As its economy grew by 7.8 percent of GDP last year and is set to grow by another 4 percent in 2018, Ireland is on track to remain the fastest growing economy in the European Union for the fourth year in a row. Similar to North Carolina, much of Ireland’s recent rapid rise can be attributed to enormous investment and growth in the many facets of the tech sector – pharmaceuticals, bio-medicine, software development. However, much of the current business infrastructure in both countries can be traced to a shared past of economies built on agriculture and innovations surrounding these historic roots.
RTRP Executive Director Ryan Combs, in remarks during a tour stop at Durham’s American Tobacco Campus, drew comparisons to agriculture industry statistics regarding workforce numbers and key crop and livestock exports that anchor the respective multi-billion dollar agriculture markets. Just as North Carolina is the largest sweet potato exporter in the United States, Ireland’s agriculture economy primarily centers around beef and dairy products, and is the largest beef supplier in Europe.
However, Combs also noted the strides being made on both fronts in response to shifting resources and investments that seek to build upon each region’s unique potential to marry an agricultural past with the technological advances of the future. “While we both continue to take tremendous pride in our ag heritage, over the last 20 years we have both transformed ourselves into a tech and life science hub,” said Combs.
And bound by the Triangle’s universities and their world-class research centers, medical schools and agriculture hubs on all sides, Ambassador Mulhall echoed the sense that North Carolina and Ireland do indeed share a “global-mindedness” in this transformation process, largely based on similar demographics and attitudes.

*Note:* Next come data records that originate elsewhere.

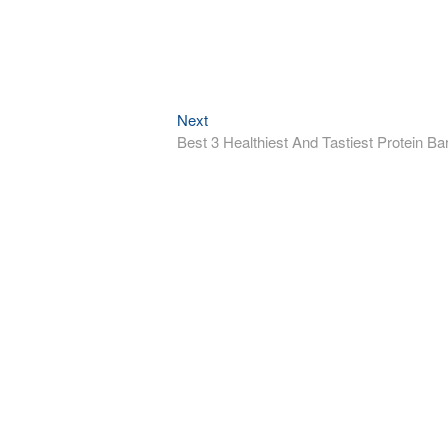
Next
Next
post:
Best 3 Healthiest And Tastiest Protein Ba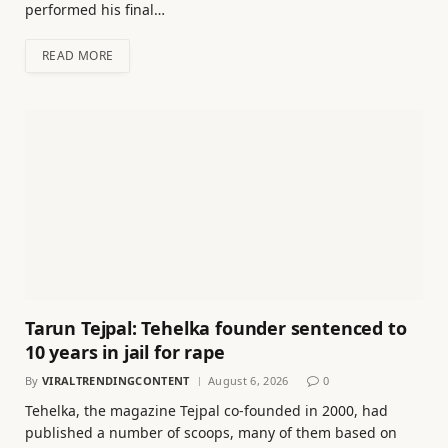
performed his final…
READ MORE
Tarun Tejpal: Tehelka founder sentenced to
10 years in jail for rape
By
VIRALTRENDINGCONTENT
August 6, 2026
0
Tehelka, the magazine Tejpal co-founded in 2000, had
published a number of scoops, many of them based on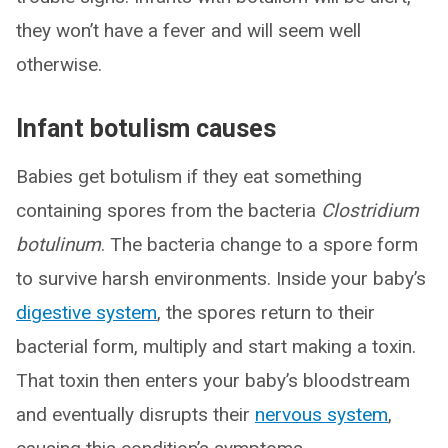
they won’t have a fever and will seem well
otherwise.
Infant botulism causes
Babies get botulism if they eat something
containing spores from the bacteria
Clostridium
botulinum
. The bacteria change to a spore form
to survive harsh environments. Inside your baby’s
digestive system
, the spores return to their
bacterial form, multiply and start making a toxin.
That toxin then enters your baby’s bloodstream
and eventually disrupts their
nervous system
,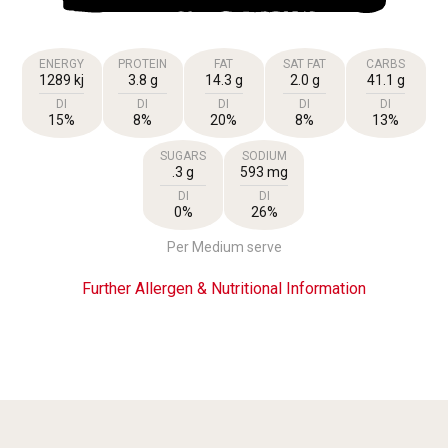
ENERGY
PROTEIN
FAT
SAT FAT
CARBS
1289 kj
3.8 g
14.3 g
2.0 g
41.1 g
DI
DI
DI
DI
DI
15%
8%
20%
8%
13%
SUGARS
SODIUM
.3 g
593 mg
DI
DI
0%
26%
Per Medium serve
Further Allergen & Nutritional Information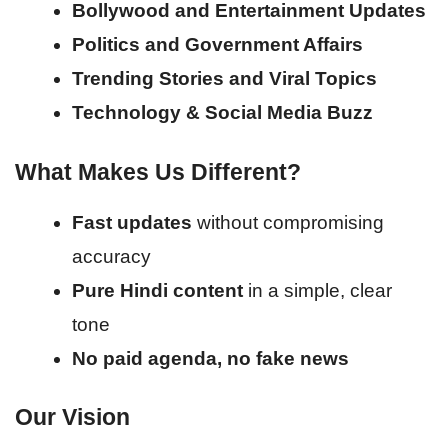
Bollywood and Entertainment Updates
Politics and Government Affairs
Trending Stories and Viral Topics
Technology & Social Media Buzz
What Makes Us Different?
Fast updates
without compromising
accuracy
Pure Hindi content
in a simple, clear
tone
No paid agenda, no fake news
Our Vision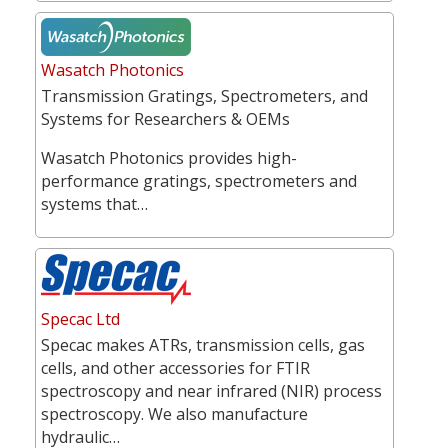
Wasatch Photonics
Transmission Gratings, Spectrometers, and
Systems for Researchers & OEMs
Wasatch Photonics provides high-
performance gratings, spectrometers and
systems that…
Specac Ltd
Specac makes ATRs, transmission cells, gas
cells, and other accessories for FTIR
spectroscopy and near infrared (NIR) process
spectroscopy. We also manufacture
hydraulic…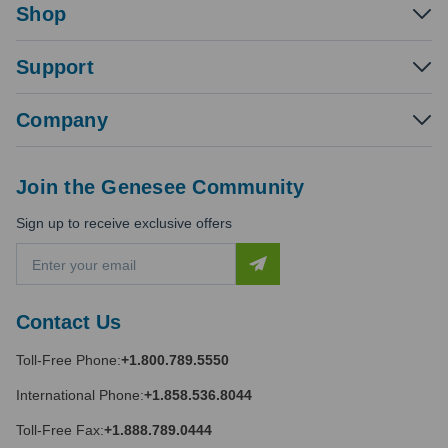
Shop
Support
Company
Join the Genesee Community
Sign up to receive exclusive offers
E
m
a
i
Contact Us
l
A
Toll-Free Phone:
+1.800.789.5550
d
d
International Phone:
+1.858.536.8044
r
e
Toll-Free Fax:
+1.888.789.0444
s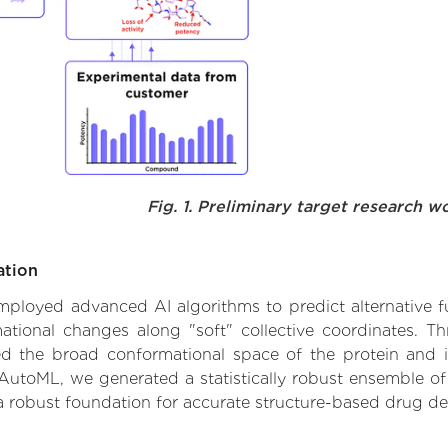
Fig. 1. Preliminary target research w
ation
employed advanced AI algorithms to predict alternative fun
rmational changes along "soft" collective coordinates. 
d the broad conformational space of the protein and iden
AutoML, we generated a statistically robust ensemble of
 a robust foundation for accurate structure-based drug de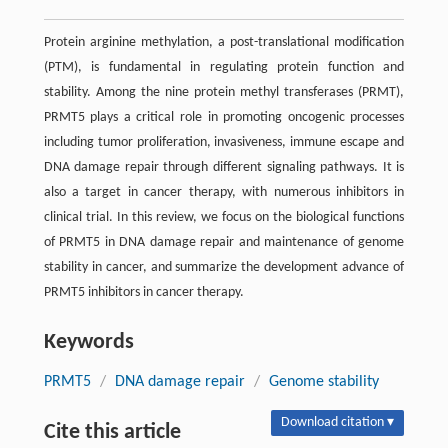
Protein arginine methylation, a post-translational modification
(PTM), is fundamental in regulating protein function and
stability. Among the nine protein methyl transferases (PRMT),
PRMT5 plays a critical role in promoting oncogenic processes
including tumor proliferation, invasiveness, immune escape and
DNA damage repair through different signaling pathways. It is
also a target in cancer therapy, with numerous inhibitors in
clinical trial. In this review, we focus on the biological functions
of PRMT5 in DNA damage repair and maintenance of genome
stability in cancer, and summarize the development advance of
PRMT5 inhibitors in cancer therapy.
Keywords
PRMT5
/
DNA damage repair
/
Genome stability
Download citation ▾
Cite this article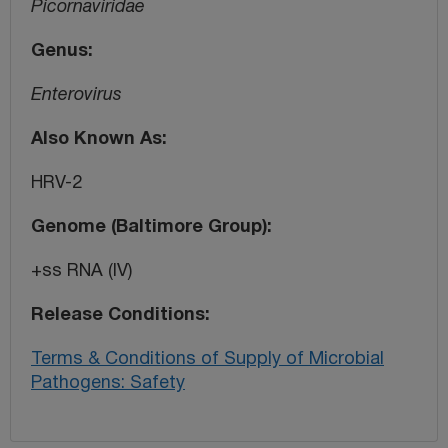
Picornaviridae
Genus
Enterovirus
Also Known As
HRV-2
Genome (Baltimore Group)
+ss RNA (IV)
Release Conditions
Terms & Conditions of Supply of Microbial
Pathogens: Safety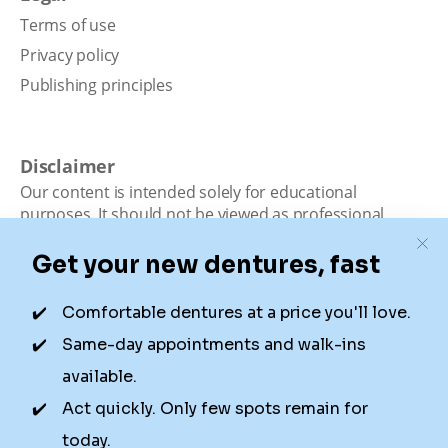
Terms of use
Privacy policy
Publishing principles
Disclaimer
Our content is intended solely for educational
purposes. It should not be viewed as professional
medical advice, diagnosis, or treatment. Authority
Dental is not a dental office. We connect patients with
local dentists. Not all services are available in all
locations. We do not guarantee the hours listed or
availability for appointments due to factors beyond our
control.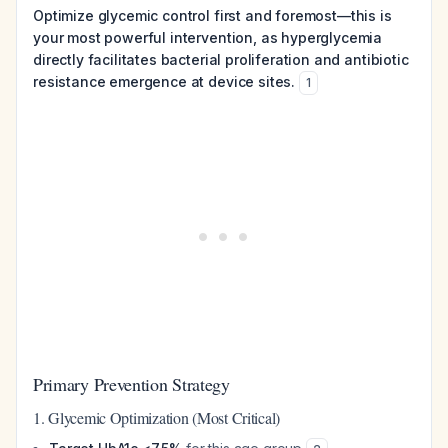
Optimize glycemic control first and foremost—this is
your most powerful intervention, as hyperglycemia
directly facilitates bacterial proliferation and antibiotic
resistance emergence at device sites.
1
Primary Prevention Strategy
1. Glycemic Optimization (Most Critical)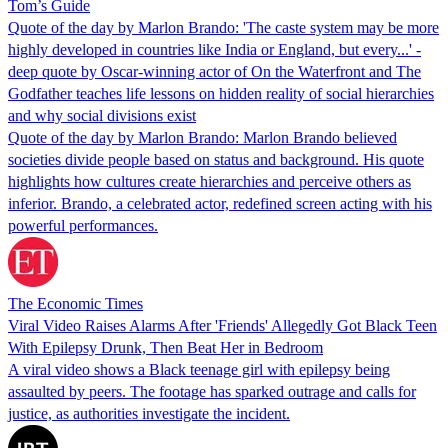
Tom’s Guide
Quote of the day by Marlon Brando: 'The caste system may be more
highly developed in countries like India or England, but every...' -
deep quote by Oscar-winning actor of On the Waterfront and The
Godfather teaches life lessons on hidden reality of social hierarchies
and why social divisions exist
Quote of the day by Marlon Brando: Marlon Brando believed
societies divide people based on status and background. His quote
highlights how cultures create hierarchies and perceive others as
inferior. Brando, a celebrated actor, redefined screen acting with his
powerful performances.
The Economic Times
Viral Video Raises Alarms After 'Friends' Allegedly Got Black Teen
With Epilepsy Drunk, Then Beat Her in Bedroom
A viral video shows a Black teenage girl with epilepsy being
assaulted by peers. The footage has sparked outrage and calls for
justice, as authorities investigate the incident.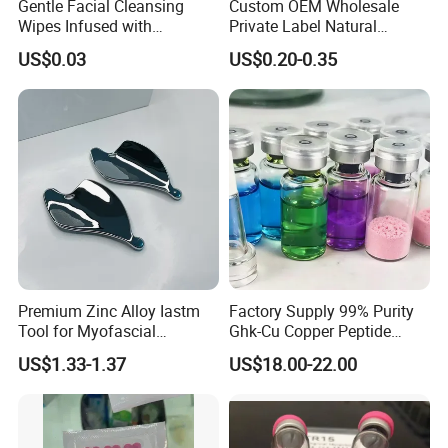
Gentle Facial Cleansing
Custom OEM Wholesale
Wipes Infused with
Private Label Natural
Hyaluronic Acid
Organic Eco Friendly
US$0.03
US$0.20-0.35
Biodegradable Alcohol Free
Hypoallergenic Gentle Face
Skin Makeup Remover Wet
Wipes
Premium Zinc Alloy Iastm
Factory Supply 99% Purity
Tool for Myofascial
Ghk-Cu Copper Peptide
Massage Therapy Handheld
Powder CAS 49557-75-7
US$1.33-1.37
US$18.00-22.00
Gua Sha Board for Effective
Lyophilized Blue Copper
Scraping Massage
Peptide Cosmetic Raw
Treatment
Material Anti-Aging with
COA Low MOQ Wholesal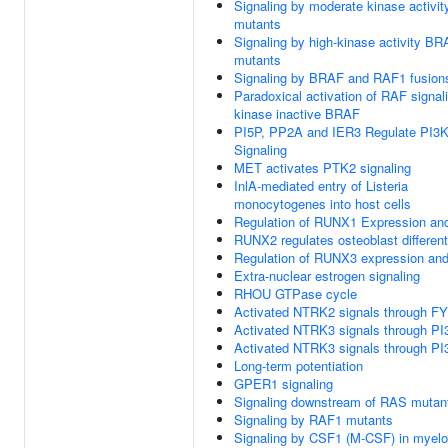
Signaling by moderate kinase activi
mutants
Signaling by high-kinase activity B
mutants
Signaling by BRAF and RAF1 fusion
Paradoxical activation of RAF signal
kinase inactive BRAF
PI5P, PP2A and IER3 Regulate PI3
Signaling
MET activates PTK2 signaling
InlA-mediated entry of Listeria
monocytogenes into host cells
Regulation of RUNX1 Expression and
RUNX2 regulates osteoblast different
Regulation of RUNX3 expression and 
Extra-nuclear estrogen signaling
RHOU GTPase cycle
Activated NTRK2 signals through F
Activated NTRK3 signals through PI
Activated NTRK3 signals through PI
Long-term potentiation
GPER1 signaling
Signaling downstream of RAS mutan
Signaling by RAF1 mutants
Signaling by CSF1 (M-CSF) in myeloi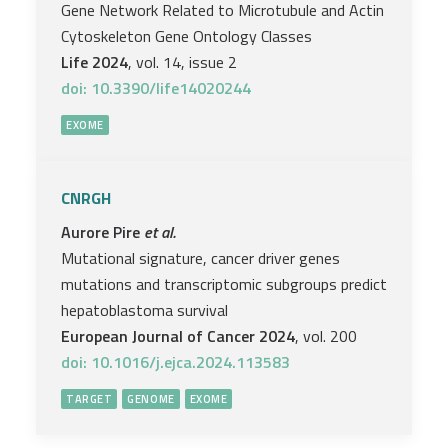
Gene Network Related to Microtubule and Actin
Cytoskeleton Gene Ontology Classes
Life 2024
, vol. 14, issue 2
doi: 10.3390/life14020244
EXOME
CNRGH
Aurore Pire
et al.
Mutational signature, cancer driver genes
mutations and transcriptomic subgroups predict
hepatoblastoma survival
European Journal of Cancer 2024
, vol. 200
doi: 10.1016/j.ejca.2024.113583
TARGET
GENOME
EXOME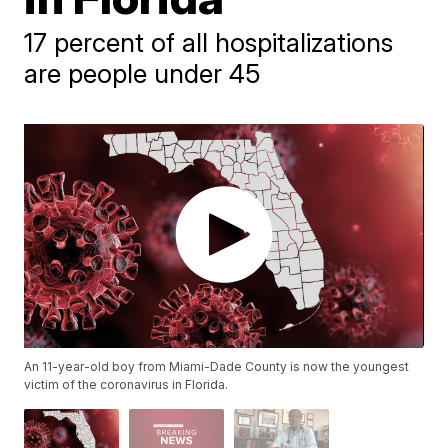
17 percent of all hospitalizations
are people under 45
An 11-year-old boy from Miami-Dade County is now the youngest
victim of the coronavirus in Florida.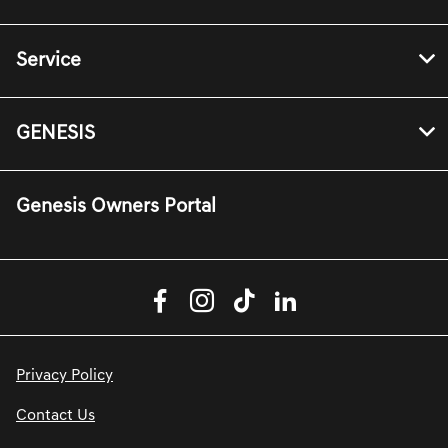
Service
GENESIS
Genesis Owners Portal
Privacy Policy
Contact Us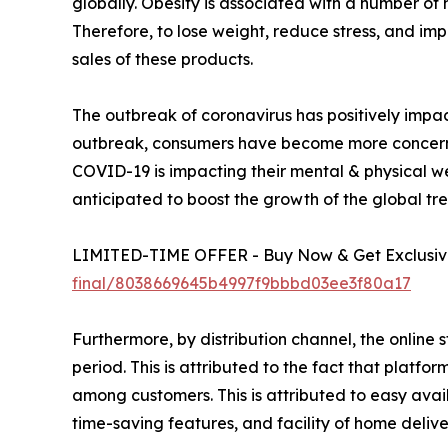
globally. Obesity is associated with a number of 
Therefore, to lose weight, reduce stress, and imp
sales of these products.
The outbreak of coronavirus has positively impac
outbreak, consumers have become more concerned 
COVID-19 is impacting their mental & physical well
anticipated to boost the growth of the global tr
LIMITED-TIME OFFER - Buy Now & Get Exclusive
final/8038669645b4997f9bbbd03ee3f80a17
Furthermore, by distribution channel, the online 
period. This is attributed to the fact that plat
among customers. This is attributed to easy avail
time-saving features, and facility of home delive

In an interview with the North State Journal during his visit – his first to the state – Mulhall noted that emerging markets in both places rely on an effort to “equalize development between rural and metro areas.” He stated that investments in education and consistent pro-business government policies exhibit an emphasis on economic development, and have worked, along with Ireland’s competitive 12.5 percent corporate tax rate, to create sustained growth.
Mulhall’s visit included meetings with North Carolina dignitaries as well as tours of local tech giants IQVIA (formerly Quintiles) and SAS, among others. He said that in the years ahead, he is hopeful for the further development of ties with North Carolina as both economies continue to innovate throughout historically agricultural areas as well as growing urban centers.
Combs will lead an RTRP delegation to Ireland in November, including Bill Bullock, with N.C. Biotech Center, Dean Rich Linton, from N.C. State College of Ag and Life Sciences, and Kaleb Rathbone with N.C. Dept. of Agriculture, to pursue the mission of “building relationships with Irish universities, government organizations, and Irish businesses who are looking at international markets.”